Standard Language Ideology in AI-Generated Language

Genevieve Smith,Eve Fleisig,Madeline Bossi,Ishita Rustagi,Xavier Yin
2024-06-13
Abstract:In this position paper, we explore standard language ideology in language generated by large language models (LLMs). First, we outline how standard language ideology is reflected and reinforced in LLMs. We then present a taxonomy of open problems regarding standard language ideology in AI-generated language with implications for minoritized language communities. We introduce the concept of standard AI-generated language ideology, the process by which AI-generated language regards Standard American English (SAE) as a linguistic default and reinforces a linguistic bias that SAE is the most "appropriate" language. Finally, we discuss tensions that remain, including reflecting on what desirable system behavior looks like, as well as advantages and drawbacks of generative AI tools imitating--or often not--different English language varieties. Throughout, we discuss standard language ideology as a manifestation of existing global power structures in and through AI-generated language before ending with questions to move towards alternative, more emancipatory digital futures.
Computation and Language
What problem does this paper attempt to address?

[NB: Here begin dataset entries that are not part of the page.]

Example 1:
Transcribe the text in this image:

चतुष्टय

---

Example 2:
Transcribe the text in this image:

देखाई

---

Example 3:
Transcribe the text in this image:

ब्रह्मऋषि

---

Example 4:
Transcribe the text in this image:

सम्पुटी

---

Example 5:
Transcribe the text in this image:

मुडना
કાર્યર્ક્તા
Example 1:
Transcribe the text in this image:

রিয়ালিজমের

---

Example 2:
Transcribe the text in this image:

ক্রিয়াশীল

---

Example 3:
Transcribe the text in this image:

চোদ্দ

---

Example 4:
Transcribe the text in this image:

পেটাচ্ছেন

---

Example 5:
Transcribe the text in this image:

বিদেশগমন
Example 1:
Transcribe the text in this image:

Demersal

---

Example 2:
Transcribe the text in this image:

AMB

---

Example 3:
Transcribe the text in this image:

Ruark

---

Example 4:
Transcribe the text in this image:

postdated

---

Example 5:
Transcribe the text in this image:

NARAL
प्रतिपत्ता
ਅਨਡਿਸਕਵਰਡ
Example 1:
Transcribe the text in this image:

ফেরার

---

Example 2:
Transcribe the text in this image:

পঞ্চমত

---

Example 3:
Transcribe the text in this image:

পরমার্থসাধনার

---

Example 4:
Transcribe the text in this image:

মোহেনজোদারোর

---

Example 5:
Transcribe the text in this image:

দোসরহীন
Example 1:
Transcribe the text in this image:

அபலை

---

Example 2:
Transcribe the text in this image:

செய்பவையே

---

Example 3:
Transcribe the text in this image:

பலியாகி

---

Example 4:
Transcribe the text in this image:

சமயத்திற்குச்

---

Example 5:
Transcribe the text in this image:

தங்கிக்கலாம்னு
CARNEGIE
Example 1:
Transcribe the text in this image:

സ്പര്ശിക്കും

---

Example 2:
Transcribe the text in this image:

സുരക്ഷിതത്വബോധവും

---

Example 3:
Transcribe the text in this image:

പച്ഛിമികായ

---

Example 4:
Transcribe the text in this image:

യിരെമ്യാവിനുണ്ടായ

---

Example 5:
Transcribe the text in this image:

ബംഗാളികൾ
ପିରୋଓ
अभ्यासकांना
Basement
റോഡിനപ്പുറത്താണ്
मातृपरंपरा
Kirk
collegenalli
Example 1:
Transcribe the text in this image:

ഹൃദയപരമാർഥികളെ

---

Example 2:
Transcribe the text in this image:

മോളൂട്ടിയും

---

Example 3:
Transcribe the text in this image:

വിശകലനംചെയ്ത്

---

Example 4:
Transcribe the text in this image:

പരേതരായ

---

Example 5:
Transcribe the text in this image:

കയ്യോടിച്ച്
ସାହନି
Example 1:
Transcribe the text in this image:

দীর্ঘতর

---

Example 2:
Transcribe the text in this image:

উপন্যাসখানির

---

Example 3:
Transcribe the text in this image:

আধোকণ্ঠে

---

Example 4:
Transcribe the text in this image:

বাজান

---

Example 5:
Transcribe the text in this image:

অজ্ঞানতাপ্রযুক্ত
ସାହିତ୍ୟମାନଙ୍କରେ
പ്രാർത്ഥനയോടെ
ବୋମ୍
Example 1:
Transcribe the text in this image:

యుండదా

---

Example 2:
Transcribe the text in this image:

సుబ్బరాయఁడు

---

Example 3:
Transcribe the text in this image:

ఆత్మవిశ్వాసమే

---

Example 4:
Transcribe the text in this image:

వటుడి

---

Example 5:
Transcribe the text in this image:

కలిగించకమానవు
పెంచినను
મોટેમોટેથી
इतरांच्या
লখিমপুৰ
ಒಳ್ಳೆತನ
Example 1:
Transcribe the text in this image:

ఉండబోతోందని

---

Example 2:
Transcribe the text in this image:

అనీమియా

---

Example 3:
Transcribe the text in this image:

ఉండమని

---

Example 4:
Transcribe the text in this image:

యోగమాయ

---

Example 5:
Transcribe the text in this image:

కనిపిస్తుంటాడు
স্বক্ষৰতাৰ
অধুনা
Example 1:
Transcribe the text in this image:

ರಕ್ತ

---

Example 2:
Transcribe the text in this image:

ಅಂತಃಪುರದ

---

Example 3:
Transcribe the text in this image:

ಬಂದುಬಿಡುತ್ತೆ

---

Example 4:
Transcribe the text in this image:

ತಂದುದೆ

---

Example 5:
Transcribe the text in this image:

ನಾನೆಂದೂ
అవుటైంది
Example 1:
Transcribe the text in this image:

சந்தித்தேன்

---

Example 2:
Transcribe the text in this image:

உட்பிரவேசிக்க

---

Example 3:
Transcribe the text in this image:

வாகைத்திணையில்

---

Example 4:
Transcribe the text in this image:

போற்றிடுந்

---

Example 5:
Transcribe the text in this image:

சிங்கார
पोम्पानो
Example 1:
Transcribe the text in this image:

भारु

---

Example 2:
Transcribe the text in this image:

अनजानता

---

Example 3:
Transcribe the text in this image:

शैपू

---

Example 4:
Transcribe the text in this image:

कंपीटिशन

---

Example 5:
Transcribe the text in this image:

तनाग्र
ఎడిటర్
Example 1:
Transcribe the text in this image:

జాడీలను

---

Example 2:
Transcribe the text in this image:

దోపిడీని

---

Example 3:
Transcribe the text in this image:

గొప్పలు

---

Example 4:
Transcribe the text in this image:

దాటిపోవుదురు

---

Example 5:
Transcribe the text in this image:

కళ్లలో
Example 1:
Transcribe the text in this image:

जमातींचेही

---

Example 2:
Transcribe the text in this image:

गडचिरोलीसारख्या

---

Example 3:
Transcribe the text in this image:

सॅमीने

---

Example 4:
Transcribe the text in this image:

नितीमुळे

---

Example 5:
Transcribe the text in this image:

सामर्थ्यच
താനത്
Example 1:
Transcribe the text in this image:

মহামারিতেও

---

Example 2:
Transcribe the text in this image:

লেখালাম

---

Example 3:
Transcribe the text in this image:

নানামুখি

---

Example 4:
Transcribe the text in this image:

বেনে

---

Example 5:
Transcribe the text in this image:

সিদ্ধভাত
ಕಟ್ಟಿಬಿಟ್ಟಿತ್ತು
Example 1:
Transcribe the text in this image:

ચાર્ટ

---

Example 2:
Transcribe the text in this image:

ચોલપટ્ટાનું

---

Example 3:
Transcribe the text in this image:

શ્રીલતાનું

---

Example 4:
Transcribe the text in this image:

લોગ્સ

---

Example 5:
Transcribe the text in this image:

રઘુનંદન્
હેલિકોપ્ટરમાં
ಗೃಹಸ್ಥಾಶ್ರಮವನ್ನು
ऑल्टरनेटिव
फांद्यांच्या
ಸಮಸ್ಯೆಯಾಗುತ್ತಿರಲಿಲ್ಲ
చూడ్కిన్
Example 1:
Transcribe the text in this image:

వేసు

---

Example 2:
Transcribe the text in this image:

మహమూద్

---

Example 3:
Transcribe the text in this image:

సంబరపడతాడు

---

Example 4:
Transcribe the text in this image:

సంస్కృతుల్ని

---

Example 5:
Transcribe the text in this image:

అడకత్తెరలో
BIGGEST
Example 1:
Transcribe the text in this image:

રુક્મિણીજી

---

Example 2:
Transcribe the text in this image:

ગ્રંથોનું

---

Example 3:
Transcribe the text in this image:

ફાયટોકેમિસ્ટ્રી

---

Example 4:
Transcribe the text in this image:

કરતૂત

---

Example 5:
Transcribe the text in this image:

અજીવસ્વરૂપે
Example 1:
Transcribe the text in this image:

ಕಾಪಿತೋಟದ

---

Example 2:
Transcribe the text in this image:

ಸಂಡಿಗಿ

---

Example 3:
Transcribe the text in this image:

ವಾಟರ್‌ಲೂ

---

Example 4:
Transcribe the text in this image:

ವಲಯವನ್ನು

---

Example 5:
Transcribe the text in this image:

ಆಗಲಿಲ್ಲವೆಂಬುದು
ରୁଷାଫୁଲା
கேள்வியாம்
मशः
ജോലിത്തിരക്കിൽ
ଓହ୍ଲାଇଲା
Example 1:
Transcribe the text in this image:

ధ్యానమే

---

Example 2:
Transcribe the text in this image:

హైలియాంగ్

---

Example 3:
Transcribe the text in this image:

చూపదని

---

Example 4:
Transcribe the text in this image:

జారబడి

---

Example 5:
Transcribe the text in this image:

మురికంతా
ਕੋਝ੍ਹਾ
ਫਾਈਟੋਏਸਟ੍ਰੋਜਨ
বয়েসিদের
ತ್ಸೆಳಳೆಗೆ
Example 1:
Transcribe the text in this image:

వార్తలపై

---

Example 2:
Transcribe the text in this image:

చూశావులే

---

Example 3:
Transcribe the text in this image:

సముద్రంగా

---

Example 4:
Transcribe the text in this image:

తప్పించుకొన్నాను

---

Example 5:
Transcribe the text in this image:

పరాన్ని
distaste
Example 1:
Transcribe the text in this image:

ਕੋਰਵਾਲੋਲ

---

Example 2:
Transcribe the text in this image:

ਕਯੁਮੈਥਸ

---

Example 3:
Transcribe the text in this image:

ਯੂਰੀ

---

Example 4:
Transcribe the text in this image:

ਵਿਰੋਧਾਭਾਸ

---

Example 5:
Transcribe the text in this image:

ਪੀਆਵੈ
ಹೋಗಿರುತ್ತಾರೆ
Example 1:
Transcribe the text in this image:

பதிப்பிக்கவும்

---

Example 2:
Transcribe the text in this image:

This paper explores the issue of standard language ideology in large language models (LLMs). Standard language ideology refers to the preference and reinforcement of a standardized language, often associated with socially privileged groups who use the language. For example, in the United States, Standard American English (SAE) is considered the default language standard. This concept is reflected in AI-generated language, further reinforcing language hierarchies and creating inequalities for users of non-standard language variants such as African American English. The paper presents an open problem classification regarding the standard language ideology in AI-generated language and discusses its impact on different language communities worldwide. These include: 1. Default generation of "standard" language variants, which reinforces "correct" communication practices and may exacerbate people's inherent language biases. 2. Lower quality of service for minority language variants, resulting in more difficulties for users of these variants when using language models. 3. Stereotyping or depreciating content when generating minority language variants, inaccurately reflecting the richness of these language variants. 4. Appropriation or manipulation when generating minority language variants, particularly when non-native speakers imitate these variants inappropriately, resulting in the problem of "language mimicry" and inappropriate imitation of marginalized cultural groups. 5. Preventing the generation of minority language variants may result in lower service quality and even erasure of these languages, further reinforcing language hierarchies. The paper also highlights that the technicians and researchers involved in AI-generated language often come from specific social backgrounds, which may lead to biases and neglect towards certain language variants. The research suggests addressing and resolving these inequalities brought about by technology to support a more liberating digital future.